___ RECORDS FOR THIS TASK

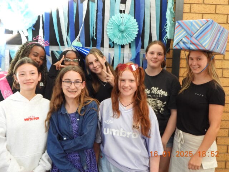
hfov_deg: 60.0
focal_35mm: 30
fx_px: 198
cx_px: 114
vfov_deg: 46.8
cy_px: 86
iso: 400
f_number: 4.5
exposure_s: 1/15
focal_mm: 5.4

______

### WHAT THE EXERCISE ASKS
Skip the pictures, then retype every line above exactly.

### TASK RESULT
hfov_deg: 60.0
focal_35mm: 30
fx_px: 198
cx_px: 114
vfov_deg: 46.8
cy_px: 86
iso: 400
f_number: 4.5
exposure_s: 1/15
focal_mm: 5.4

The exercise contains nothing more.